Assignment 1: Reproduce the post about XFS recovery messages word for word, in full.

Text segment:
Start of Block
No, this was the first entry every time we have it in /var/log/messages. dmesg also holds the same. After reboot, it simply fixes without anyone doing anything.

The Linux we are running is definitely amazon baked one, looks like this - 
$~: uname -a Linux ip-100-0-100-1 3.2.34-55.46.amzn1.x86_64 #1 SMP Tue Nov 20 10:06:15 UTC 2012 x86_64 x86_64 x86_64 GNU/Linux

 - dmesg shows something like this after repairing/rebooting - 

[    8.414176] SGI XFS with ACLs, security attributes, realtime, large block/inode numbers, no debug enabled
[    8.415342] SGI XFS Quota Management subsystem
[    8.417664] XFS (md0): Mounting Filesystem
[    8.771553] XFS (md0): Starting recovery (logdev: internal)
[    9.977325] XFS (md0): Ending recovery (logdev: internal)

Check the first line there, it says no debug enabled. How good/bad is this debug mode in production environments? We are not getting any corruption in our local/test environments, in production, we are getting it once on every third day.

Dave, 
You say unlinked inode list, but if that, it should have an entry in /var/log/messages, right?
End of Block
Data:
Start of Block
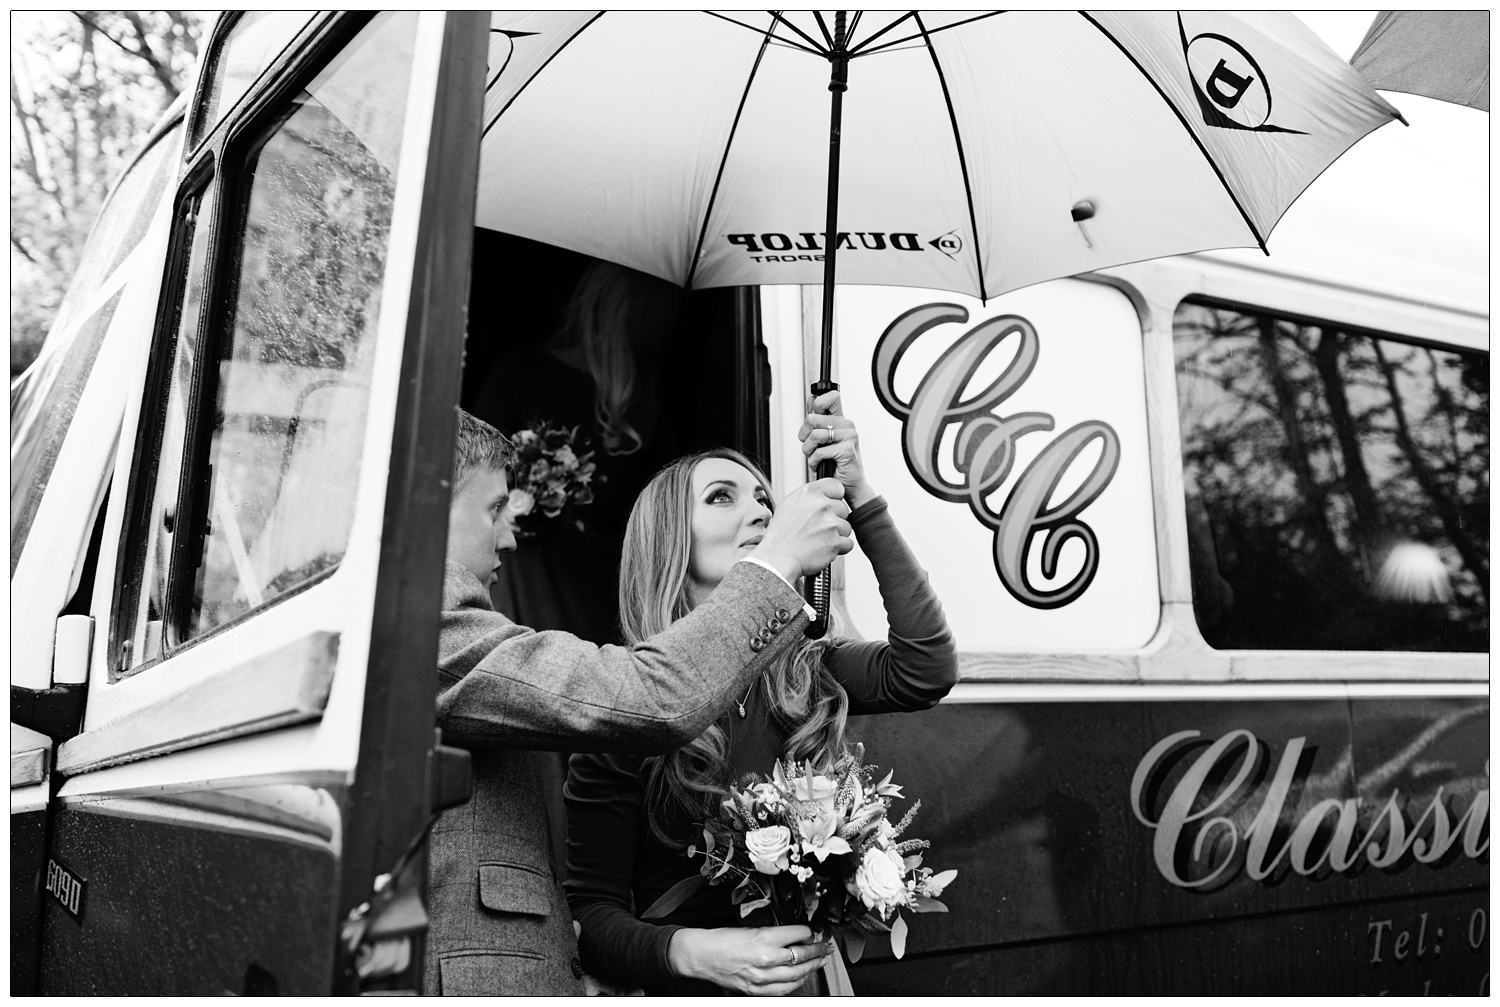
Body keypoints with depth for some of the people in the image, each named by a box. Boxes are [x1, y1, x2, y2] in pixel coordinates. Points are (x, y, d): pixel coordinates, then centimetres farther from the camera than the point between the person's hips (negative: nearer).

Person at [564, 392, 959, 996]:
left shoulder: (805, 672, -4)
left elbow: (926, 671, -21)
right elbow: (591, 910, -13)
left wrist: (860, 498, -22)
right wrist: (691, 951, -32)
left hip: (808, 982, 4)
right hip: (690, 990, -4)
End of Block
Assignment 2: Format the lines of the entries as a numbered list, starting at the line that contains "right elbow: (591, 910, -13)", running through the end of the entries, and including both ends. Leave out any blank lines.

Expected output 1:
No, this was the first entry every time we have it in /var/log/messages. dmesg also holds the same. After reboot, it simply fixes without anyone doing anything.

The Linux we are running is definitely amazon baked one, looks like this - 
$~: uname -a Linux ip-100-0-100-1 3.2.34-55.46.amzn1.x86_64 #1 SMP Tue Nov 20 10:06:15 UTC 2012 x86_64 x86_64 x86_64 GNU/Linux

 - dmesg shows something like this after repairing/rebooting - 

[    8.414176] SGI XFS with ACLs, security attributes, realtime, large block/inode numbers, no debug enabled
[    8.415342] SGI XFS Quota Management subsystem
[    8.417664] XFS (md0): Mounting Filesystem
[    8.771553] XFS (md0): Starting recovery (logdev: internal)
[    9.977325] XFS (md0): Ending recovery (logdev: internal)

Check the first line there, it says no debug enabled. How good/bad is this debug mode in production environments? We are not getting any corruption in our local/test environments, in production, we are getting it once on every third day.

Dave, 
You say unlinked inode list, but if that, it should have an entry in /var/log/messages, right?

Expected output 2:
1. right elbow: (591, 910, -13)
2. left wrist: (860, 498, -22)
3. right wrist: (691, 951, -32)
4. left hip: (808, 982, 4)
5. right hip: (690, 990, -4)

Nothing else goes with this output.